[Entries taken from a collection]
▼
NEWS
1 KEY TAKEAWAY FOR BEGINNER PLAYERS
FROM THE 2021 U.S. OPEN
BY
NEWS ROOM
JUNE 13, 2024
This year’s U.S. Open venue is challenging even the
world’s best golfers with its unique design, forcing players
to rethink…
▲
▼
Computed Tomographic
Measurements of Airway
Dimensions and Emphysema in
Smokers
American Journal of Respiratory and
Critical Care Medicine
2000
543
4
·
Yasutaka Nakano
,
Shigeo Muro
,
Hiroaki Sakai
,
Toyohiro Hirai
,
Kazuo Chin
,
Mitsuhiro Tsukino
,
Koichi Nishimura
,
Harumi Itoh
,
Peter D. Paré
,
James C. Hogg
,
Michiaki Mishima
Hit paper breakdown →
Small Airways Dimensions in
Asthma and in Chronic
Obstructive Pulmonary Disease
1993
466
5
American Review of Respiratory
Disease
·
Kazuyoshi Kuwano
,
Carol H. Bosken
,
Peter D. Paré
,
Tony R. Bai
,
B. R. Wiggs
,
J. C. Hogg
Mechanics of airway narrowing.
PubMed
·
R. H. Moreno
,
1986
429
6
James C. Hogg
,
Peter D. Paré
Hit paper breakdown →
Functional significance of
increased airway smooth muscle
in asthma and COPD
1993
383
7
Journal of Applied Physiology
▲
▸ Exercise objective: Among the records above, which lines hold the word "Journal"? Copy each one.

▸ Result for this exercise:
American Journal of Respiratory and
Journal of Applied Physiology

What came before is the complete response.